12 agosto 2011

Da queda das maçãs e outros graves

Para mal e bem dos nossos pecados, a nossa mente, a de cada um, está formatada de modo a nos movimentarmos neste Mundo sem a obrigatoriedade de análise pormenorizada de cada passo que damos. Mas a dita formatação, que nos concede significativo descanso na movimentação diária das nossas vidas, impede-nos muitas, muitas vezes, de ver para além do óbvio, ou do engano e da ilusão. Por isso têm os filósofos emprego.

Um dia (pr' aí aos catorze anos), deu-me na cabeça de começar a ver tudo de novo e reinventar o que já estava inventado, de descobrir o porquê das "coisas" e não apenas utilizar as "coisas". E deu-me para iniciar a tarefa por perceber por que é que as maçãs caem, o que não deveria ser difícil já que tal fenómeno tinha sido entendido por um sujeito que dormia placidamente debaixo de uma macieira quando um dos frutos lhe atingiu a moleirinha. Não demorei muito a dar-me conta da impossibilidade do empreendimento, porque desde que os meus pais me disseram o primeiro gu-gu-da-da me começaram a formatar: eu já não conseguia pensar na queda dos graves sem me socorrer de Sir Isaac Newton e da aceleração da gravidade igual a nove vírgula quatro metros por segundo quadrado. Tentei varrê-los da memória. Impossível. Como se diz em linguagem de discos formatados: memória não "apagável".

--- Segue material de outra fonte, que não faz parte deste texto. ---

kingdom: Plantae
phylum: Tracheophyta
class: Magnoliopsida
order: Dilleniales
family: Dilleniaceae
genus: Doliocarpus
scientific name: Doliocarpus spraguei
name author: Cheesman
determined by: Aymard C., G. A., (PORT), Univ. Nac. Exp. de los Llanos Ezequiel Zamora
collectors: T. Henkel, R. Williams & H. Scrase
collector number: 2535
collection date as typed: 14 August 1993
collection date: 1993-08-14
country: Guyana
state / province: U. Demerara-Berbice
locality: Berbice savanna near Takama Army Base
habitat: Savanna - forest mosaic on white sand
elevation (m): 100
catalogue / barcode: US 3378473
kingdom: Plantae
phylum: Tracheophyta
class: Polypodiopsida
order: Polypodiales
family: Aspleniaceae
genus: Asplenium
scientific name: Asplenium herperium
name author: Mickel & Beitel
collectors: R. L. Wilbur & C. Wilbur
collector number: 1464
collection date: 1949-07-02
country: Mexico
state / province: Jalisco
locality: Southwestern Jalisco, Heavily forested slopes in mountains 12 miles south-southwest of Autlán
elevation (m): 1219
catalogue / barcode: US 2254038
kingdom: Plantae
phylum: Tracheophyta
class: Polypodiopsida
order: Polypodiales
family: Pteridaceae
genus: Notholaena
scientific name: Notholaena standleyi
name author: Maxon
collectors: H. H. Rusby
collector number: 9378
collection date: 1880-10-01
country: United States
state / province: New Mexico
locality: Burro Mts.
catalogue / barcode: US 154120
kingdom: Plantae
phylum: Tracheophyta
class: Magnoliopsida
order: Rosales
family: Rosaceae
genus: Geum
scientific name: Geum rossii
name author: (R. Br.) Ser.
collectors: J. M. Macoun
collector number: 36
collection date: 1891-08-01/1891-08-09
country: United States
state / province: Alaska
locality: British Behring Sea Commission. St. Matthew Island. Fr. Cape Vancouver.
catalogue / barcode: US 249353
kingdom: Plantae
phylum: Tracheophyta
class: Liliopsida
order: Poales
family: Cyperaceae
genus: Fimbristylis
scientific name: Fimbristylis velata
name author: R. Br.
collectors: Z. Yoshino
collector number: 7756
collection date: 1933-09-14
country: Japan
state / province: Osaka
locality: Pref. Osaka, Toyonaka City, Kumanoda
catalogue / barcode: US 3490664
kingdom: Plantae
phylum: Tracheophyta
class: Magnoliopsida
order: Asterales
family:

Percebi que redescobrir o que já está descoberto com mente formatada leva a incorrer nas mesmas verdades, mas fatalmente e pior, também nos mesmos erros e vícios. Seria, pois, melhor aceitar o que estava descoberto e funcionava, mesmo com erros, ou descobrir algo de novo e/ou que funcionasse melhor. Em abono da verdade, desde a juventude até hoje, que porfio, mas ainda não fiz descobertas ou invenções que mereçam público reconhecimento (no entanto,já fiz muita coisa funcionar).

Nesta crise financeira/económica mundial, porque a pior, a atingir uma escala global, o que se exige aos governantes, e àqueles que aspiram à governação, é que descubram algo de novo. Infelizmente, temos visto os governantes e as instituições a quererem combater a crise com a mente formatada, o que é natural porque as memórias liberais não são "apagáveis", mas tentando negar que os erros das soluções até agora encontradas se estão a sobrepor às virtualidades das mesmas. É o que se lhes exige, mas também sabemos que maçãs a cair em cima de cabeças há muitas, mas poucas vezes nas cabeças certas.

Deixo-vos com uma formatação da mente e da linguagem e de quanto ela nos pode enganar: "Na terra dos cegos quem tem um olho é rei". Não é verdade, na terra dos cegos para se ser rei basta dizer que se tem um olho.